A poor pre-season, that included embarrassing defeats to Wellington Pheonix and Sydney FC on the other side of the world, has added fuel to the fire of those who want to see the former Bolton Wanderers and Blackburn boss sent packing back up the M6. In many ways Allardyce’s association with the Hammers has always been a marriage of convince. The club turned to him, the antithesis of the passing game West Ham have long been associated with, at their darkest hour.

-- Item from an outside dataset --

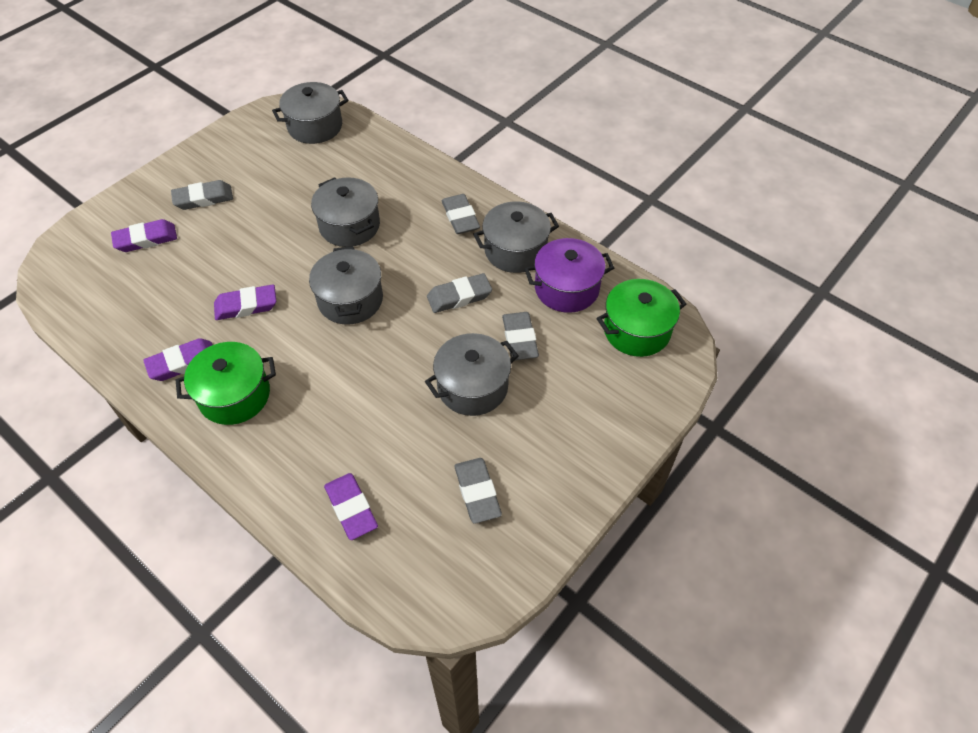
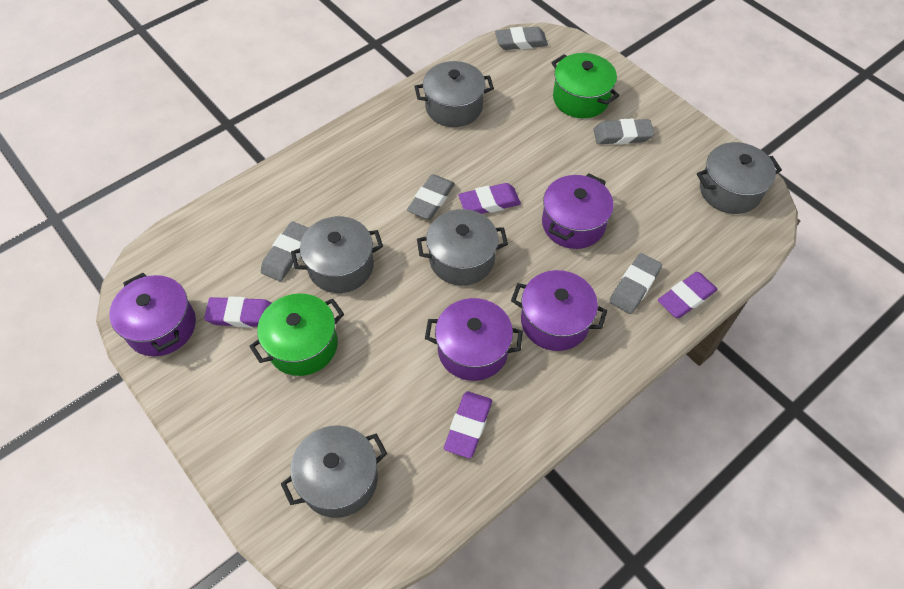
purple pot: 1 -> 4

Until this point the marriage has lasted because results on the pitch persuaded the pragmatic majority of West Ham’s fans to accept the end justified the means. However, with results on the field failing to live up to the benchmark set in the 2012-13 season, it was clear the voices of dissent were growing louder
Crucially they were not just coming not just from the section of the support who had always been anti-Sam, but also from those who’d been, in the past, prepared to give Sam the benefit of the doubt. The media were convinced Allardyce was on borrowed time and it was widely expected he would lose his job at the end of the season.
But after being humiliatingly summoned to ‘crunch talks’ with David Sullivan and David Gold at the end of the last campaign it was announced that the manager would be allowed to keep his job after promising more entertaining football. So why did the board stand by their Sam?
I think the best way of explaining the board’s loyalty is to look at the situation from a workplace point of view. Say you’d been given by your manager at your appraisal three objectives to achieve and you achieved them.
How outraged would you be if your manager turned round to you and said: ‘yep, you reached you sales targets, you introduced the new system we asked you to but we’re going to let you go because the way you reached those targets were rather mundane, and the system you introduced, well it was just simply functional wasn’t it, nothing we can get excited about?’
You’d probably be furious and you may well take your company to an industrial tribunal and probably win a case of unfair dismissal. Indeed, could you fire someone for achieving the objectives you gave them? However, you certainly could express your disapproval in some of the methods used to achieve those objectives, and there would be nothing to stop you introducing new objectives.
The owners have done this with Allardyce. It remains to be seen whether Big Sam can secure a top 10 finish this season, and whether he can do it in a style that is far easier on the eye. But his record at West Ham means he deserved a chance to.